考える
- yamashina shigeru
- 23 時間前
- 読了時間: 3分
考えるということ
岡本よりたか 著
読了

不思議なことに、この本は妻が選んだ。
妻が読み、「ぜひ読んでほしい」と手渡してくれた一冊だ。
そして、この本へたどり着くまでには、『星の王子さま』という一冊を経由している。
妻が特に勧めてくれたのは、後半の「暮らしから考えること」という章だった。
どんな家に住み、どんな庭を眺め、朝はどんな気持ちで目覚め、パートナーにどんな言葉をかけ、どんな道具を手にし、心の安定のために何に勤しみ、そしてこの世に生まれて何を成し遂げようとするか。そこまでを含めて暮らしだと思います。
そんな言葉から始まる。
「あぁ、妻が望んでいる世界は、こういう世界なのだな。」
その思いが痛いほど伝わってきた。
そして同時に、そのどれも、まだ十分には叶えられていない自分にも気づく。
いま社会は、「考える」という営みを手放す方向へ進んでいるようにも見える。
もちろん、それは思考停止という意味ではない。
考えることはAIに任せ、人間はより創造的で直感的な活動へ向かう、という流れでもあるだろう。

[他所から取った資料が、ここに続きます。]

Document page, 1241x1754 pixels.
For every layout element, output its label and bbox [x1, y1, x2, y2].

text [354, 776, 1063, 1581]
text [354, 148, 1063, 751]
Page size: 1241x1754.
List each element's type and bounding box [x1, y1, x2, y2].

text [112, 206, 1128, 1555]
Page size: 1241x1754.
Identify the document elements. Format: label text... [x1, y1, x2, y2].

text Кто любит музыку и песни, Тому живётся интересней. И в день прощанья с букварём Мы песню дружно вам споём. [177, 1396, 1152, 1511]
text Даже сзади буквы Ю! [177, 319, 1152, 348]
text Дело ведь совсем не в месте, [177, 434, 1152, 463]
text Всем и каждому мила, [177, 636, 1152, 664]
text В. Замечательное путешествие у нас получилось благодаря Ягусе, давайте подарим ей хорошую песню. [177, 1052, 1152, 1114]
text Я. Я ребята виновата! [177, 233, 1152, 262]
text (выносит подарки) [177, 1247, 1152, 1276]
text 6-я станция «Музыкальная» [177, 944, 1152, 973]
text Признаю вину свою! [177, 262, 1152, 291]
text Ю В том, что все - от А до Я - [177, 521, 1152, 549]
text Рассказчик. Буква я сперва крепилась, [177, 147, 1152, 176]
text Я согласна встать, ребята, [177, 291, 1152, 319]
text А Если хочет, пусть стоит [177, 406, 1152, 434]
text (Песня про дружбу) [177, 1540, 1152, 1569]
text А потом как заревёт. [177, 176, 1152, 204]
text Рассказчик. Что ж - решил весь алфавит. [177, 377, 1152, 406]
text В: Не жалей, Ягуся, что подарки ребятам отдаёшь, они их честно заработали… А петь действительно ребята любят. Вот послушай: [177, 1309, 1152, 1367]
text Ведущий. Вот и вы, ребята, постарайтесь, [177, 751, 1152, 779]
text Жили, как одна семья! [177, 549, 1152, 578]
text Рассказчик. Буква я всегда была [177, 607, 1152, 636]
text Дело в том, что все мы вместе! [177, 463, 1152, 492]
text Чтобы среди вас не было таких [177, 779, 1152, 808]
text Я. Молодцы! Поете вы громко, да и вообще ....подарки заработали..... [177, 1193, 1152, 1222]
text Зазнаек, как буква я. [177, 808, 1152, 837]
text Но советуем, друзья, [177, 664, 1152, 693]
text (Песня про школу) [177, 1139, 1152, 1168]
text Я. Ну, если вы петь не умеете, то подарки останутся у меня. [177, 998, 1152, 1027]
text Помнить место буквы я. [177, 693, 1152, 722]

あるいは、これまで「考えること」を重視しすぎてきた反動として、バランスを取り戻そうとしているのかもしれない。
しかし興味深いのは、「考えるということ」の大切さを語っているのが、無肥料栽培家である岡本さんだということだ。
では、「考える」とは何だろう。
ぼくは、それは「想像すること」であり、「慮ること」なのだと思う。
目の前のことだけでなく、その先を思い描き、自分以外の存在や未来にまで心を巡らせる力。
さらに言えば、自分で勝手に決めてしまった枠を超えていくことでもある。
この瞬間の満足だけを考える。
自分に関係する範囲だけを考える。
専門分野という狭い世界だけで考える。
そうした閉じた視点ではなく、
「千年先まで考えたらどうだろう。」
「太陽系全体から眺めたらどうだろう。」
「目に見える世界と、見えない世界の両方を含めたらどうだろう。」
そんなふうに、想像を広げ、慮っていくこと。
そこから生まれた直感的なビジョンを現実へ落とし込むために、知識を学び、技術を身につけていく。
その順番なのではないかと思う。
そして、そのビジョンを実現したいという情熱が、人を前へ進ませるのだろう。
そう考えていくと、大きなテーマが現れる。
情熱とは、どこから生まれてくるのだろうか。
妻から大きなテーマを受け取るたび、必ずと言っていいほど心に浮かぶ言葉がある。
「慮る」という言葉だ。
『大学』には、こんな一節がある。
止まるを知りて后定まる有り。
定まりて后能く静かなり。
静かにして后能く安し。
安くして后能く慮る。
慮りて后能く得。
伊與田覺先生は、この「慮りて后能く得」を、
「物事を正しく会得できる」
と解説されている。
いつも、この説明に深く感心する。
「慮る」という行為は、単なる心配や気遣いではない。
思いを十分に巡らせた先に、物事の本質を正しく会得すること。
そこに至って初めて、人は自ら納得し、満足して行動できるのだろう。(慮りて后能く得。)
「考える」とは、知識を積み重ねることではない。
想像し、慮り、自分という枠を超えて世界を見つめること。
その積み重ねが、暮らしをつくり、生き方をつくり、未来をつくっていく。
ぼくの人生に常に横たわる「慮る」というテーマ。
それをいつも見せてくれる妻の存在。